![](https://www.ieseg.fr/wp-content/uploads/IESEG-Logo-2012-rgb.jpg)

In [1]:
import pandas as pd 
import numpy as np 
from collections import defaultdict
import plotly.graph_objects as go

from sklearn.linear_model       import LogisticRegression
from sklearn.ensemble           import RandomForestClassifier
from sklearn.metrics            import *
from sklearn.model_selection    import GridSearchCV, train_test_split

In [2]:
### Copied from Reject Inference Notebook ###

# Read datasets
accept = pd.read_csv('../Data/loan_accept.csv')
reject = pd.read_csv('../Data/loan_reject.csv')

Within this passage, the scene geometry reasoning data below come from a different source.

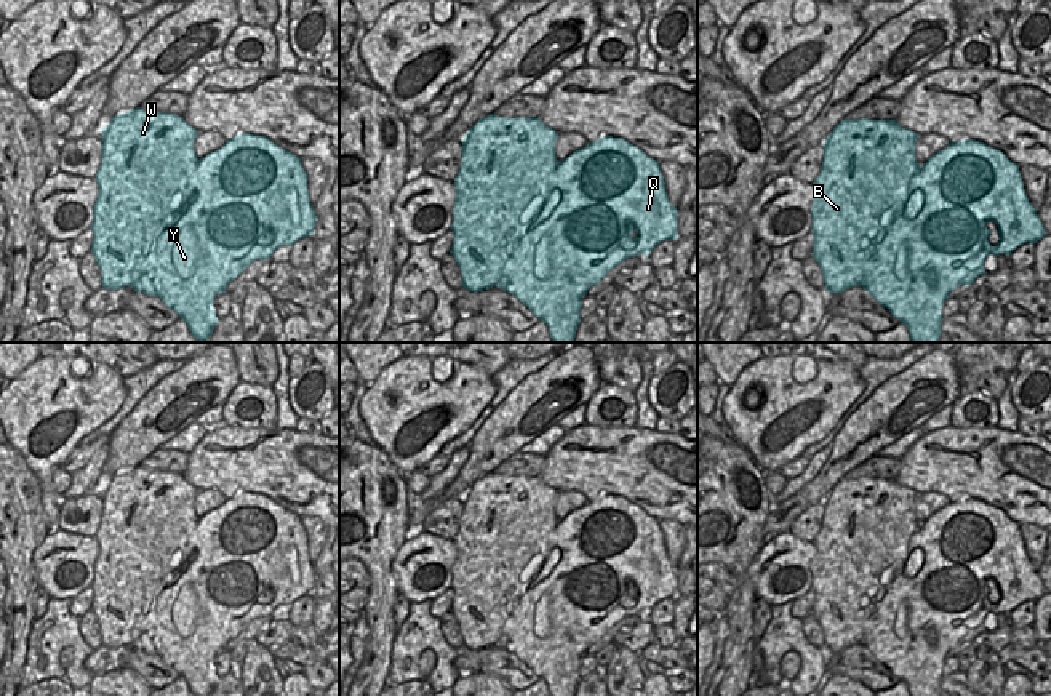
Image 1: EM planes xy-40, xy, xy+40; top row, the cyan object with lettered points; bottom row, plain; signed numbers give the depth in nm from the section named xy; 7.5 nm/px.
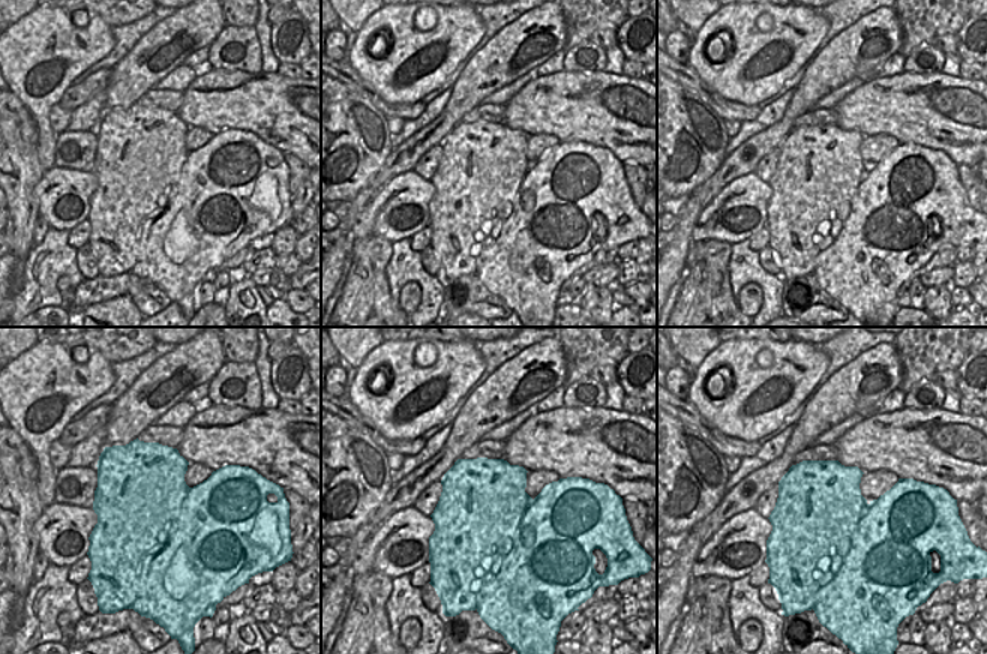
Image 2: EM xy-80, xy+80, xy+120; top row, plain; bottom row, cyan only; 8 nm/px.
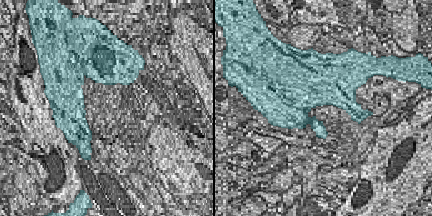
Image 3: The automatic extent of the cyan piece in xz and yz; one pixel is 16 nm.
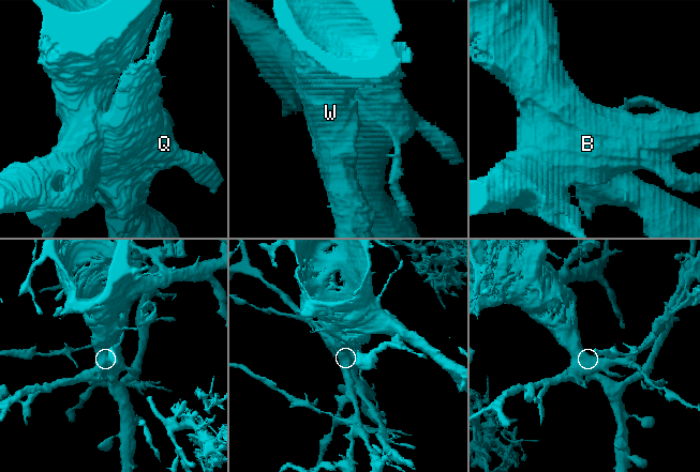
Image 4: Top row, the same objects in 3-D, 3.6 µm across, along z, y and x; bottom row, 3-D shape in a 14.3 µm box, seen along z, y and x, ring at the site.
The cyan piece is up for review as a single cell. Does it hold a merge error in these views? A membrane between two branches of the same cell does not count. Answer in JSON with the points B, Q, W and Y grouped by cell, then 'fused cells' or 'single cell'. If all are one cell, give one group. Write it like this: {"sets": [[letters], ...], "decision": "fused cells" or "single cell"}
{"sets": [["B", "W"], ["Q", "Y"]], "decision": "fused cells"}

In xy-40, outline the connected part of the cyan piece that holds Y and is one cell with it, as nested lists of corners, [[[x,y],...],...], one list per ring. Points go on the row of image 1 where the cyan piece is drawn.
[[[240,133],[200,158],[186,186],[166,206],[152,264],[133,286],[160,298],[186,323],[197,342],[213,334],[219,318],[213,301],[253,261],[269,259],[280,246],[312,235],[317,222],[301,158],[266,136]]]

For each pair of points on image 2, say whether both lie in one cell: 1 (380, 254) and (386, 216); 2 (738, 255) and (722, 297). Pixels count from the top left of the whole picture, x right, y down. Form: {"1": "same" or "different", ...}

# subset accept and reject data
cols = ["loan_amnt", "term_months", "job_length", "int_rate", "dti_ratio", "fico_score", "annual_income", "Default"]

accept = accept[cols]
reject = reject[[i for i in cols if i != "Default"]]

# drop missing values
accept = accept.dropna().reset_index(drop=True)
reject = reject.dropna().reset_index(drop=True)

# train test split
X = accept[accept.columns[~accept.columns.isin(['Default'])]]
y = accept['Default']

#Split data in train (60%), test (40%)
X_train, X_test, y_train, y_test = train_test_split(X, y, test_size=0.4, stratify = y, random_state=42)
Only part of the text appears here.